# Prompt
Please echo the data below from the line containing "Naive: median 0.54, box" through the line containing "Xgboost: median 0.50, box", inclusive, copying each line exactly.

+++ Source data

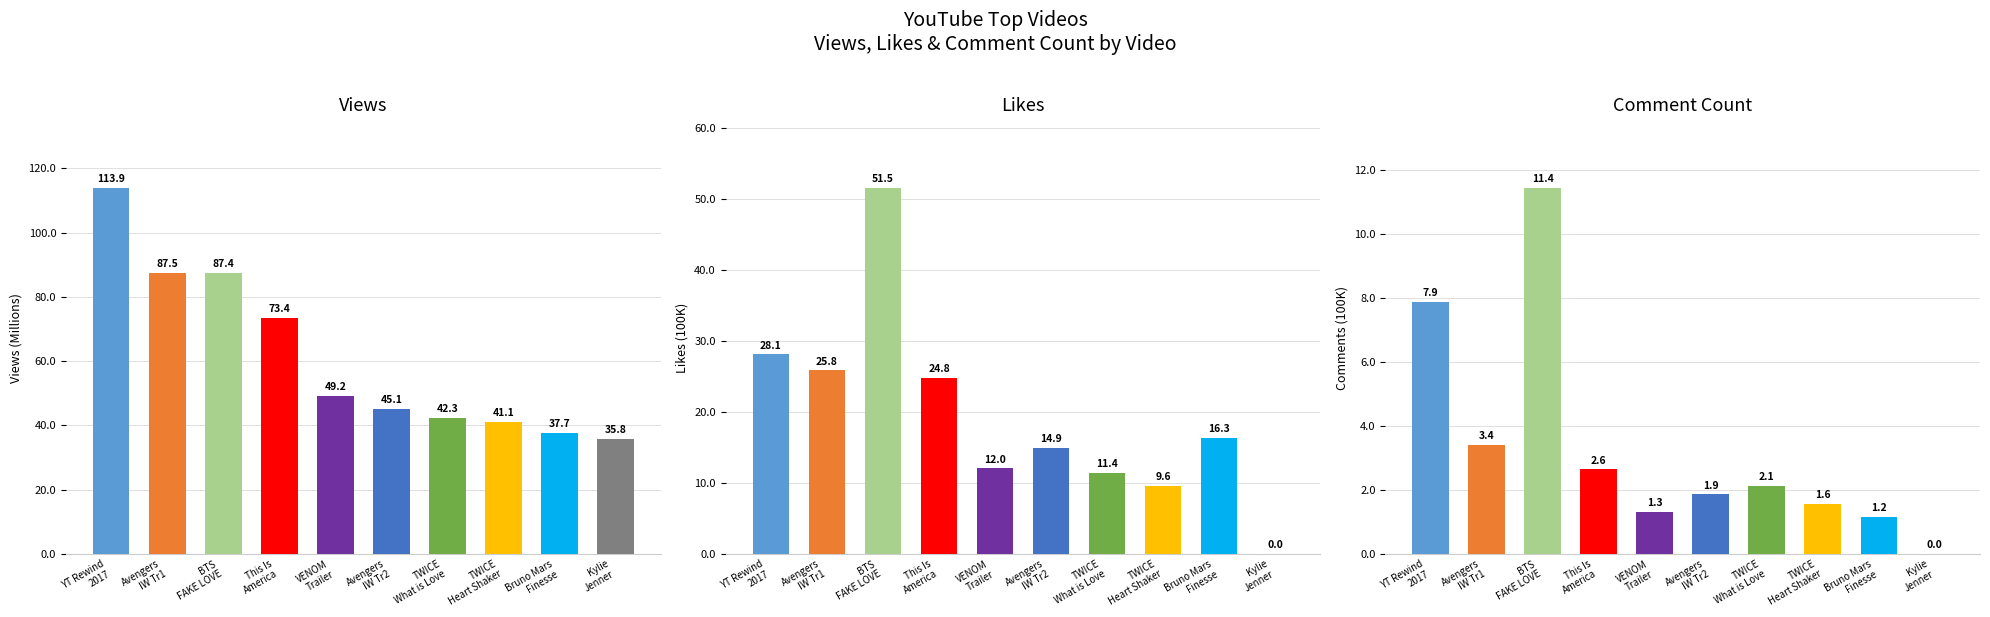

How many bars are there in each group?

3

++++++
+++ Source data

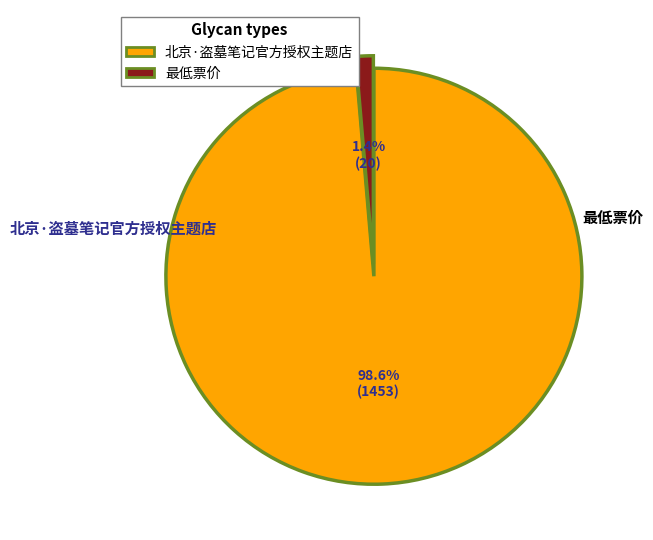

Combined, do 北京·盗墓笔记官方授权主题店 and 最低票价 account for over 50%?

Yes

++++++
+++ Source data

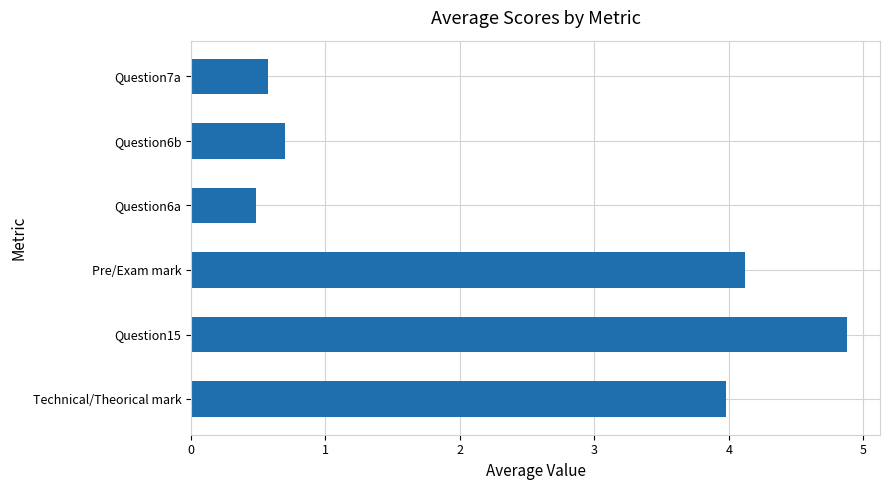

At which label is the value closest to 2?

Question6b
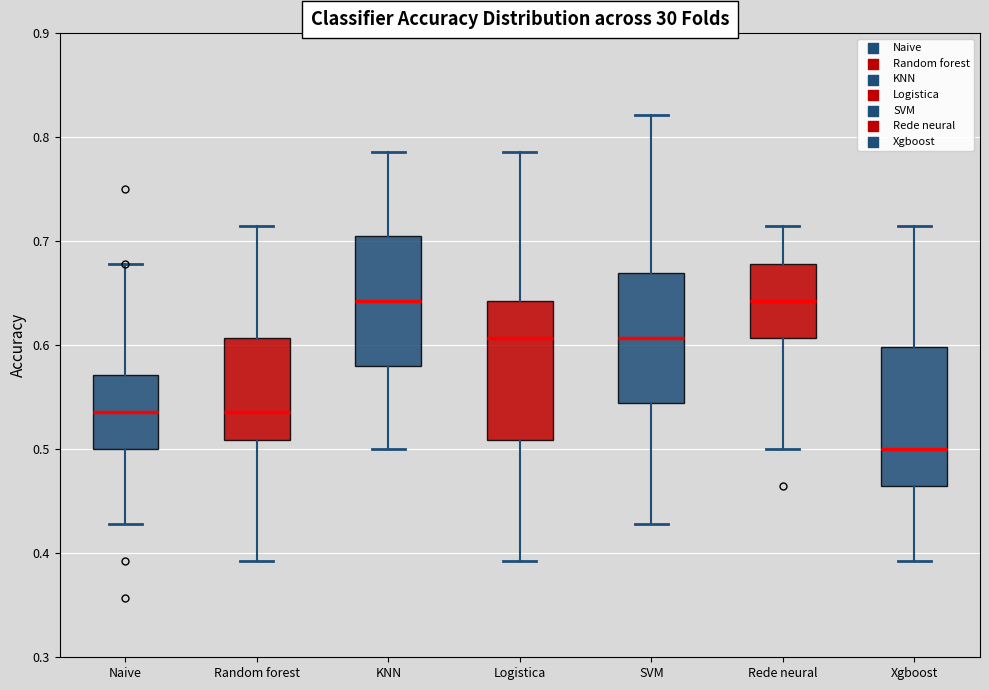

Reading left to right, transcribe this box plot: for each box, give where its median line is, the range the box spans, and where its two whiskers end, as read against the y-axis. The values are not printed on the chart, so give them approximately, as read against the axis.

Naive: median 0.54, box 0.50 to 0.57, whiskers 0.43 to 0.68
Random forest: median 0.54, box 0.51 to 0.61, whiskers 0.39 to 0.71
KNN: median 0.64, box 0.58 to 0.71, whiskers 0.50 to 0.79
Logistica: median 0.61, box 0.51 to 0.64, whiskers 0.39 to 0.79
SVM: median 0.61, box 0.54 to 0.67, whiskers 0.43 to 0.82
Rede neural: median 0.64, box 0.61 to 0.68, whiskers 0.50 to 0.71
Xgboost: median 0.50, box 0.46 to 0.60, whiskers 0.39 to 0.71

++++++

# Answer section
Naive: median 0.54, box 0.50 to 0.57, whiskers 0.43 to 0.68
Random forest: median 0.54, box 0.51 to 0.61, whiskers 0.39 to 0.71
KNN: median 0.64, box 0.58 to 0.71, whiskers 0.50 to 0.79
Logistica: median 0.61, box 0.51 to 0.64, whiskers 0.39 to 0.79
SVM: median 0.61, box 0.54 to 0.67, whiskers 0.43 to 0.82
Rede neural: median 0.64, box 0.61 to 0.68, whiskers 0.50 to 0.71
Xgboost: median 0.50, box 0.46 to 0.60, whiskers 0.39 to 0.71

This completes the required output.